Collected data
Content starts

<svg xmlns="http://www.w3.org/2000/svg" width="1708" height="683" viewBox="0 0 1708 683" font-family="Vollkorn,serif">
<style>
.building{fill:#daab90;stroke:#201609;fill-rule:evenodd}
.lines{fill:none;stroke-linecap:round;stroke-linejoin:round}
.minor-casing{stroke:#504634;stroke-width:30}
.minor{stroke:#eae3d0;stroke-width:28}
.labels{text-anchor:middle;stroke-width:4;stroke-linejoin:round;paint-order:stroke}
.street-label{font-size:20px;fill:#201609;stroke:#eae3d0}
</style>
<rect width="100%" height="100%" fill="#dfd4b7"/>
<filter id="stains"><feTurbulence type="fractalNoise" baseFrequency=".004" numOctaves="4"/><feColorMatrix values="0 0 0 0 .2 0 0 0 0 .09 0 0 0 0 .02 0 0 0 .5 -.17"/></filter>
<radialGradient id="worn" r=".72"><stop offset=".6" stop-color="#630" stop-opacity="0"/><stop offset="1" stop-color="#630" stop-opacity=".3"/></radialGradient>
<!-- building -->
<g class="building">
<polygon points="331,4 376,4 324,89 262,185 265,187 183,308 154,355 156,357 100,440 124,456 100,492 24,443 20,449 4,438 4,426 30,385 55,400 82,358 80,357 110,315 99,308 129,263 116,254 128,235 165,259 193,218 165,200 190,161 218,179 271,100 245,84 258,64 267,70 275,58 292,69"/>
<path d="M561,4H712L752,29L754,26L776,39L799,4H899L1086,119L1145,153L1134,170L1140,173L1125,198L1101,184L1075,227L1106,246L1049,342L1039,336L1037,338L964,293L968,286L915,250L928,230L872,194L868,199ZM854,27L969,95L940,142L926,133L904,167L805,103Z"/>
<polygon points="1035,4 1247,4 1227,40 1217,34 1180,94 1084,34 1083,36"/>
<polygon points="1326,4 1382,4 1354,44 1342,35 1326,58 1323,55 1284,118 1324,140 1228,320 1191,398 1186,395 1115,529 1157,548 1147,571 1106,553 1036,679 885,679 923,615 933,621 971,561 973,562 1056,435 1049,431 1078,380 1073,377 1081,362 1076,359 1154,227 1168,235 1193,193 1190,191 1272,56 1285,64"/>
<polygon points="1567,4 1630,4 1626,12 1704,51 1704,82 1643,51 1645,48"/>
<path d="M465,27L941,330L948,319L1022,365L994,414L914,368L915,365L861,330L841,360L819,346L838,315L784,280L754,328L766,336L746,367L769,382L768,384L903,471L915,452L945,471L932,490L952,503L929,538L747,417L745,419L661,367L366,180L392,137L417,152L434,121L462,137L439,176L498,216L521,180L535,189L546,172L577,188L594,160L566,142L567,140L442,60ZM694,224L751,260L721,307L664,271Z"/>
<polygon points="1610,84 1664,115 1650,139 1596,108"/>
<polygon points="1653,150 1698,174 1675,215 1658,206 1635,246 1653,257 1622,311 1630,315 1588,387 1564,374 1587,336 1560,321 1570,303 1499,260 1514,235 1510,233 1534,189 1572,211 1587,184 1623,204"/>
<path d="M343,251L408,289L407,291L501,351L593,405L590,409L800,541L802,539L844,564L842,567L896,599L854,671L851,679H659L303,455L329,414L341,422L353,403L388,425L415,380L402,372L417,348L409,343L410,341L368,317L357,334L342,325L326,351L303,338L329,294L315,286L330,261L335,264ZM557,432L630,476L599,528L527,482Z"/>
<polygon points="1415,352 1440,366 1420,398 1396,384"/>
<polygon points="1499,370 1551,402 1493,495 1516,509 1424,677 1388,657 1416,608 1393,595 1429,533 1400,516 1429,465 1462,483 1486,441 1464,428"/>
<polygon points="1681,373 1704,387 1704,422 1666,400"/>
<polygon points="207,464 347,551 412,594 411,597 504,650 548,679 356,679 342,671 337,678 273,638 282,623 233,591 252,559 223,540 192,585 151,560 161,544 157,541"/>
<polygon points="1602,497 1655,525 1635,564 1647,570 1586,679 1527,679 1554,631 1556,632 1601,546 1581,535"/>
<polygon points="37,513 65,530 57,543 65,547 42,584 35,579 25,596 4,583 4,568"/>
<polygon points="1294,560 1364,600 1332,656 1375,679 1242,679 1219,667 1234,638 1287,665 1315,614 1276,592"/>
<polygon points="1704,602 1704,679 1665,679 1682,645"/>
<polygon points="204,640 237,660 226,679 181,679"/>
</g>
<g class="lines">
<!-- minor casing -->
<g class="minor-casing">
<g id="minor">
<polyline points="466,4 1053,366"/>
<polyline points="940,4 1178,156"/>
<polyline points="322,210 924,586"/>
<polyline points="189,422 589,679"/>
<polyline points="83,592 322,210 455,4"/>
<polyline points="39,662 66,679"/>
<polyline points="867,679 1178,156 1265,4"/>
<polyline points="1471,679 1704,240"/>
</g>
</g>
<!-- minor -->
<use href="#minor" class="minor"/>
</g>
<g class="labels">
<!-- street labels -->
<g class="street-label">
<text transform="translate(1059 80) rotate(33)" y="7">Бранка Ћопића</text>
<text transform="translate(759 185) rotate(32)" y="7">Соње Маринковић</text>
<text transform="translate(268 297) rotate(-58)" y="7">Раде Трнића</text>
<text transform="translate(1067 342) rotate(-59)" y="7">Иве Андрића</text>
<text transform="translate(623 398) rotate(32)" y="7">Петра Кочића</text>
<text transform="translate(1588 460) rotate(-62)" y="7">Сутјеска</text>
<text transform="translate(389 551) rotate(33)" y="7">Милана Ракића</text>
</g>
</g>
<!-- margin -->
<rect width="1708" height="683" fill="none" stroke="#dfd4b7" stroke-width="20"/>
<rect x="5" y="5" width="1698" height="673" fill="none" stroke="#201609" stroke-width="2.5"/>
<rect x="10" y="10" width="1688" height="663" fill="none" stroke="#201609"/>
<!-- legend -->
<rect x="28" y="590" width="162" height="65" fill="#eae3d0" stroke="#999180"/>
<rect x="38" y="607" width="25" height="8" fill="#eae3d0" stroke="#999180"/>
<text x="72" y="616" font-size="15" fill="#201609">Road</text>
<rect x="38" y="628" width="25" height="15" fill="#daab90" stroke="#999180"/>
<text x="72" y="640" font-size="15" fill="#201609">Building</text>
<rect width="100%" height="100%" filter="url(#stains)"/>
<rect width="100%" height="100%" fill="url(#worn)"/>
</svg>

Content ends

- Exercise objective
Write out all of the records above exactly as they appear.

- Written reply
<svg xmlns="http://www.w3.org/2000/svg" width="1708" height="683" viewBox="0 0 1708 683" font-family="Vollkorn,serif">
<style>
.building{fill:#daab90;stroke:#201609;fill-rule:evenodd}
.lines{fill:none;stroke-linecap:round;stroke-linejoin:round}
.minor-casing{stroke:#504634;stroke-width:30}
.minor{stroke:#eae3d0;stroke-width:28}
.labels{text-anchor:middle;stroke-width:4;stroke-linejoin:round;paint-order:stroke}
.street-label{font-size:20px;fill:#201609;stroke:#eae3d0}
</style>
<rect width="100%" height="100%" fill="#dfd4b7"/>
<filter id="stains"><feTurbulence type="fractalNoise" baseFrequency=".004" numOctaves="4"/><feColorMatrix values="0 0 0 0 .2 0 0 0 0 .09 0 0 0 0 .02 0 0 0 .5 -.17"/></filter>
<radialGradient id="worn" r=".72"><stop offset=".6" stop-color="#630" stop-opacity="0"/><stop offset="1" stop-color="#630" stop-opacity=".3"/></radialGradient>
<!-- building -->
<g class="building">
<polygon points="331,4 376,4 324,89 262,185 265,187 183,308 154,355 156,357 100,440 124,456 100,492 24,443 20,449 4,438 4,426 30,385 55,400 82,358 80,357 110,315 99,308 129,263 116,254 128,235 165,259 193,218 165,200 190,161 218,179 271,100 245,84 258,64 267,70 275,58 292,69"/>
<path d="M561,4H712L752,29L754,26L776,39L799,4H899L1086,119L1145,153L1134,170L1140,173L1125,198L1101,184L1075,227L1106,246L1049,342L1039,336L1037,338L964,293L968,286L915,250L928,230L872,194L868,199ZM854,27L969,95L940,142L926,133L904,167L805,103Z"/>
<polygon points="1035,4 1247,4 1227,40 1217,34 1180,94 1084,34 1083,36"/>
<polygon points="1326,4 1382,4 1354,44 1342,35 1326,58 1323,55 1284,118 1324,140 1228,320 1191,398 1186,395 1115,529 1157,548 1147,571 1106,553 1036,679 885,679 923,615 933,621 971,561 973,562 1056,435 1049,431 1078,380 1073,377 1081,362 1076,359 1154,227 1168,235 1193,193 1190,191 1272,56 1285,64"/>
<polygon points="1567,4 1630,4 1626,12 1704,51 1704,82 1643,51 1645,48"/>
<path d="M465,27L941,330L948,319L1022,365L994,414L914,368L915,365L861,330L841,360L819,346L838,315L784,280L754,328L766,336L746,367L769,382L768,384L903,471L915,452L945,471L932,490L952,503L929,538L747,417L745,419L661,367L366,180L392,137L417,152L434,121L462,137L439,176L498,216L521,180L535,189L546,172L577,188L594,160L566,142L567,140L442,60ZM694,224L751,260L721,307L664,271Z"/>
<polygon points="1610,84 1664,115 1650,139 1596,108"/>
<polygon points="1653,150 1698,174 1675,215 1658,206 1635,246 1653,257 1622,311 1630,315 1588,387 1564,374 1587,336 1560,321 1570,303 1499,260 1514,235 1510,233 1534,189 1572,211 1587,184 1623,204"/>
<path d="M343,251L408,289L407,291L501,351L593,405L590,409L800,541L802,539L844,564L842,567L896,599L854,671L851,679H659L303,455L329,414L341,422L353,403L388,425L415,380L402,372L417,348L409,343L410,341L368,317L357,334L342,325L326,351L303,338L329,294L315,286L330,261L335,264ZM557,432L630,476L599,528L527,482Z"/>
<polygon points="1415,352 1440,366 1420,398 1396,384"/>
<polygon points="1499,370 1551,402 1493,495 1516,509 1424,677 1388,657 1416,608 1393,595 1429,533 1400,516 1429,465 1462,483 1486,441 1464,428"/>
<polygon points="1681,373 1704,387 1704,422 1666,400"/>
<polygon points="207,464 347,551 412,594 411,597 504,650 548,679 356,679 342,671 337,678 273,638 282,623 233,591 252,559 223,540 192,585 151,560 161,544 157,541"/>
<polygon points="1602,497 1655,525 1635,564 1647,570 1586,679 1527,679 1554,631 1556,632 1601,546 1581,535"/>
<polygon points="37,513 65,530 57,543 65,547 42,584 35,579 25,596 4,583 4,568"/>
<polygon points="1294,560 1364,600 1332,656 1375,679 1242,679 1219,667 1234,638 1287,665 1315,614 1276,592"/>
<polygon points="1704,602 1704,679 1665,679 1682,645"/>
<polygon points="204,640 237,660 226,679 181,679"/>
</g>
<g class="lines">
<!-- minor casing -->
<g class="minor-casing">
<g id="minor">
<polyline points="466,4 1053,366"/>
<polyline points="940,4 1178,156"/>
<polyline points="322,210 924,586"/>
<polyline points="189,422 589,679"/>
<polyline points="83,592 322,210 455,4"/>
<polyline points="39,662 66,679"/>
<polyline points="867,679 1178,156 1265,4"/>
<polyline points="1471,679 1704,240"/>
</g>
</g>
<!-- minor -->
<use href="#minor" class="minor"/>
</g>
<g class="labels">
<!-- street labels -->
<g class="street-label">
<text transform="translate(1059 80) rotate(33)" y="7">Бранка Ћопића</text>
<text transform="translate(759 185) rotate(32)" y="7">Соње Маринковић</text>
<text transform="translate(268 297) rotate(-58)" y="7">Раде Трнића</text>
<text transform="translate(1067 342) rotate(-59)" y="7">Иве Андрића</text>
<text transform="translate(623 398) rotate(32)" y="7">Петра Кочића</text>
<text transform="translate(1588 460) rotate(-62)" y="7">Сутјеска</text>
<text transform="translate(389 551) rotate(33)" y="7">Милана Ракића</text>
</g>
</g>
<!-- margin -->
<rect width="1708" height="683" fill="none" stroke="#dfd4b7" stroke-width="20"/>
<rect x="5" y="5" width="1698" height="673" fill="none" stroke="#201609" stroke-width="2.5"/>
<rect x="10" y="10" width="1688" height="663" fill="none" stroke="#201609"/>
<!-- legend -->
<rect x="28" y="590" width="162" height="65" fill="#eae3d0" stroke="#999180"/>
<rect x="38" y="607" width="25" height="8" fill="#eae3d0" stroke="#999180"/>
<text x="72" y="616" font-size="15" fill="#201609">Road</text>
<rect x="38" y="628" width="25" height="15" fill="#daab90" stroke="#999180"/>
<text x="72" y="640" font-size="15" fill="#201609">Building</text>
<rect width="100%" height="100%" filter="url(#stains)"/>
<rect width="100%" height="100%" fill="url(#worn)"/>
</svg>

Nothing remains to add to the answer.